I Asked a College Admissions Officer the Common Application Mistakes They See

April 30, 2019

Faux pas are nearly always cringe-worthy, but, when they’re on your college application, they can also cause delays and even rejection. This year, take heed of the experts’ advice and work smarter, not harder, to avoid the most common application mistakes.

 

Photo: Annie Spratt on Unsplash 

 

Take a break to double check yourself

 

Just like job applications, the key to success with college applications is in the details; and that’s exactly where most people go wrong. Travis Carter, associate director of admissions at Radford University, identifies “lack of attention to detail” as the fountainhead of most application mistakes.

 

“Proofreading is a lost art,” he laments, “Students are too quick to hit submit on their application at times when another day of revisions and review can prove beneficial.” He’s seen everything from misspelled words to errant grammar to students who jumbled their own names (ouch!).  

 

Francesca Reed, associate vice president of enrollment management at Marymount University, has similar views. She lists “not checking their spelling and grammar” as the most frequently seen error and her number one complaint when it comes to applications.

 

Do yourself a favor and take a coffee break before hitting ‘submit’ on your next application. You might come back to catch some (embarrassing) errors.

 

Beware recycled essays

 

Let’s be realistic. Most students probably won’t write a fresh essay for every school they apply to. While this won’t cost you points in and of itself, one lazy slip can betray your game if you forget to change the name of the school. “It’s a pretty easy giveaway for us to see how much effort you’re putting into the application,” says Carter.

 

Do your homework

 

Schools list their minimum requirements for a reason: for you to read, know, and observe. If the school has a minimum GPA of 3.0, don’t apply if yours falls short. “We can’t admit a student who doesn’t satisfy our minimum requirements,” Carter explains. Take time to educate yourself on the school’s minimum requirements (including GPA and pre-requisite courses).

 

If you don’t, you might become an offender of Reed’s third top application mistake: “Not reading instructions on what is needed or the process prior to applying.” Sixty seconds of reading can save you time that can be better spent applying to other opportunities that you do qualify for. Either way, it’s almost guaranteed to save your college admissions officer a bit of frustrated hair pulling.

 

Don’t be shy

 

Most students treat the optional sections on the application as just that. And that’s unfortunate. “Leaving optional sections blank” is Reed’s second top application mistake. These are opportunities, she explains, “to help the admissions committee to get to know you better.”

 

She also encourages students to provide as much information upfront as possible. Don’t rush through the application, leaving fields blank. Your complete high school and community college experience and full contact information are good places to start. If the school you’re applying to also requires references, provide those as well. It’s information that the school will need anyways, so being proactive will save time and paperwork all around.

 

Social security numbers are another optional, but highly recommended piece of data to provide. “If you plan to apply for federal aid using the FAFSA, it is very helpful,” Reed advises, “and will save time later if you fill it out correctly.”

 

Let yourself shine

 

“A lot of college essays are a blank slate for you to tell us something about yourself that no one else may know,” says Carter. With admissions officers receiving thousands of applications each year, the college essay, like the optional sections, is a chance to distinguish yourself.

 

“Be original, by being yourself,” advises Carter. He urges students to “dig deeper than you ever thought you could” and then “dig just a little bit deeper.” Answering questions like “What motivates you?”, “What has impacted your life?”, and “What are your dreams?” will carry more weight with admissions officers than just describing your favorite hobbies.

 

Reed also promotes student originality. “Don’t just use the same standard lines as your peers,” she says, adding “Just be you.”

 

She encourages students to play to their strong points.
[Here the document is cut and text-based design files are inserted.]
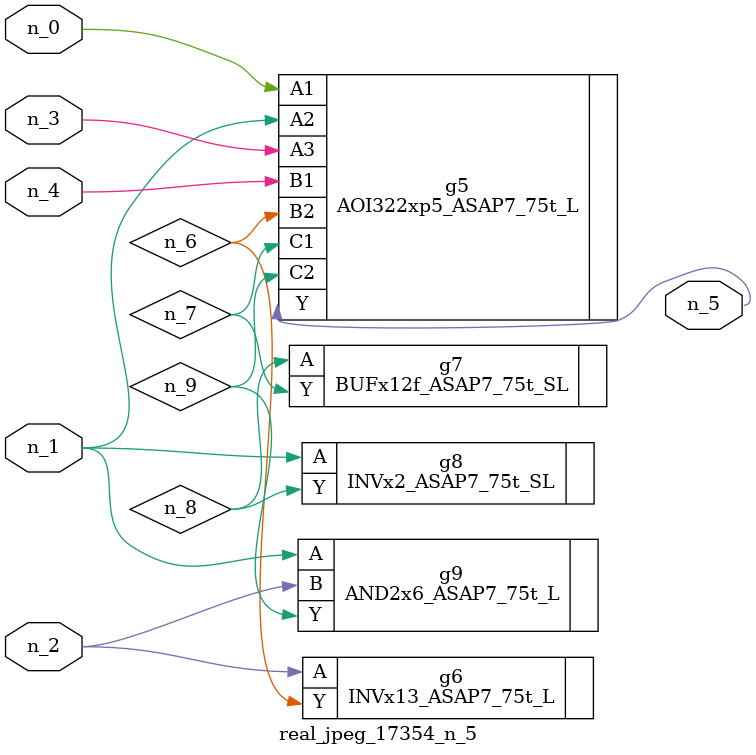
<source format=v>
module real_jpeg_17354_n_5 (n_4, n_0, n_1, n_2, n_3, n_5);

input n_4;
input n_0;
input n_1;
input n_2;
input n_3;

output n_5;

wire n_8;
wire n_6;
wire n_7;
wire n_9;

AOI322xp5_ASAP7_75t_L g5 ( 
.A1(n_0),
.A2(n_1),
.A3(n_3),
.B1(n_4),
.B2(n_6),
.C1(n_7),
.C2(n_9),
.Y(n_5)
);

INVx2_ASAP7_75t_SL g8 ( 
.A(n_1),
.Y(n_8)
);

AND2x6_ASAP7_75t_L g9 ( 
.A(n_1),
.B(n_2),
.Y(n_9)
);

INVx13_ASAP7_75t_L g6 ( 
.A(n_2),
.Y(n_6)
);

BUFx12f_ASAP7_75t_SL g7 ( 
.A(n_8),
.Y(n_7)
);


endmodule
</source>
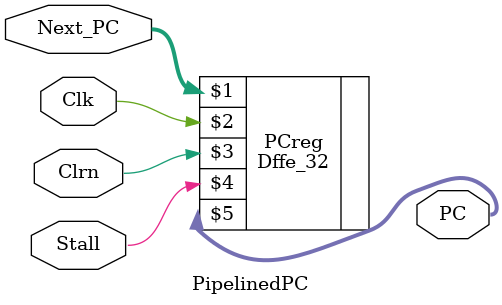
<source format=v>
`timescale 1ns / 1ps


module PipelinedPC(Next_PC,Stall,Clk,Clrn,PC);
    input [31:0]Next_PC;
    input       Stall,Clk,Clrn;
    output [31:0]PC;
    Dffe_32 PCreg(Next_PC,Clk,Clrn,Stall,PC);
endmodule

</source>
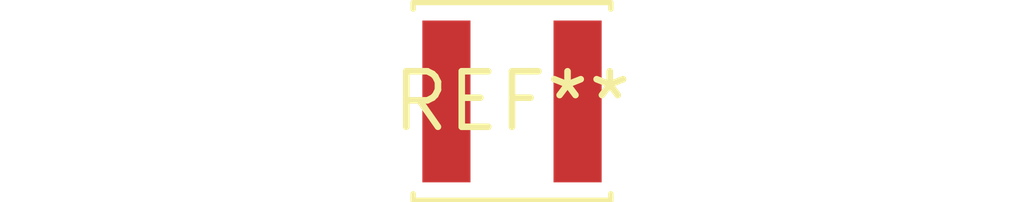
<source format=kicad_pcb>
(kicad_pcb (version 20240108) (generator pcbnew)

  (general
    (thickness 1.6)
  )

  (paper "A4")
  (layers
    (0 "F.Cu" signal)
    (31 "B.Cu" signal)
    (32 "B.Adhes" user "B.Adhesive")
    (33 "F.Adhes" user "F.Adhesive")
    (34 "B.Paste" user)
    (35 "F.Paste" user)
    (36 "B.SilkS" user "B.Silkscreen")
    (37 "F.SilkS" user "F.Silkscreen")
    (38 "B.Mask" user)
    (39 "F.Mask" user)
    (40 "Dwgs.User" user "User.Drawings")
    (41 "Cmts.User" user "User.Comments")
    (42 "Eco1.User" user "User.Eco1")
    (43 "Eco2.User" user "User.Eco2")
    (44 "Edge.Cuts" user)
    (45 "Margin" user)
    (46 "B.CrtYd" user "B.Courtyard")
    (47 "F.CrtYd" user "F.Courtyard")
    (48 "B.Fab" user)
    (49 "F.Fab" user)
    (50 "User.1" user)
    (51 "User.2" user)
    (52 "User.3" user)
    (53 "User.4" user)
    (54 "User.5" user)
    (55 "User.6" user)
    (56 "User.7" user)
    (57 "User.8" user)
    (58 "User.9" user)
  )

  (setup
    (pad_to_mask_clearance 0)
    (pcbplotparams
      (layerselection 0x00010fc_ffffffff)
      (plot_on_all_layers_selection 0x0000000_00000000)
      (disableapertmacros false)
      (usegerberextensions false)
      (usegerberattributes false)
      (usegerberadvancedattributes false)
      (creategerberjobfile false)
      (dashed_line_dash_ratio 12.000000)
      (dashed_line_gap_ratio 3.000000)
      (svgprecision 4)
      (plotframeref false)
      (viasonmask false)
      (mode 1)
      (useauxorigin false)
      (hpglpennumber 1)
      (hpglpenspeed 20)
      (hpglpendiameter 15.000000)
      (dxfpolygonmode false)
      (dxfimperialunits false)
      (dxfusepcbnewfont false)
      (psnegative false)
      (psa4output false)
      (plotreference false)
      (plotvalue false)
      (plotinvisibletext false)
      (sketchpadsonfab false)
      (subtractmaskfromsilk false)
      (outputformat 1)
      (mirror false)
      (drillshape 1)
      (scaleselection 1)
      (outputdirectory "")
    )
  )

  (net 0 "")

  (footprint "L_Changjiang_FNR4020S" (layer "F.Cu") (at 0 0))

)

</source>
Whether you’re a math whiz or a piano virtuoso who struggles with math, let yourself shine. If you led your student club or worked a job after school, make sure it’s on your application. “All these things are important,” says Reed, “and can help you stand out.” Taking advanced level courses like Honors, AP, College Prep, and Dual Enrollment can also boost your application’s success.

 

Be the boss  

 

It’s great if your parents want to be involved in your college applications. “In fact,” says Carter, “it’s encouraged.” Just make sure they’re not helping too much.

 

When parents complete the application or write the essay, it’s easy for the student to get thrown off during interviews. Carter has experienced many an awkward moment because the student could not remember an activity their parents had put on their application or, worse, flat out denied it. “It’s important for the student to lead the charge, not mom or dad,” he concludes. Take the initiative and don’t take the shortcut on your applications and essays. One way or another, it’ll catch up to you.  

 

Olivia Amici is a hustler who has been writing short stories for fun since high school and editing scientific papers since moving to Concepcion, Chile, for a gap year. Before then, she paid her way through community college while working as an event coordinator and a dental assistant. Once she returns to the States, she is excited to complete her degree in biology at University of Florida. In ten years, she would like to be working as a medical research editor and own an African Gray Parrot and a house in San Diego.